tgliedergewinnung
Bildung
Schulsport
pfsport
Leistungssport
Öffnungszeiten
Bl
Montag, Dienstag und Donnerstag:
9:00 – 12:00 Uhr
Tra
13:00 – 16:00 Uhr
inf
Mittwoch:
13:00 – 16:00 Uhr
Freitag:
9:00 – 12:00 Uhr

- - - -

* TASK BRIEF *
Write out every line of the listing above again, unchanged and in the same order.

* RESULT FOR THIS TASK *
tgliedergewinnung
Bildung
Schulsport
pfsport
Leistungssport
Öffnungszeiten
Bl
Montag, Dienstag und Donnerstag:
9:00 – 12:00 Uhr
Tra
13:00 – 16:00 Uhr
inf
Mittwoch:
13:00 – 16:00 Uhr
Freitag:
9:00 – 12:00 Uhr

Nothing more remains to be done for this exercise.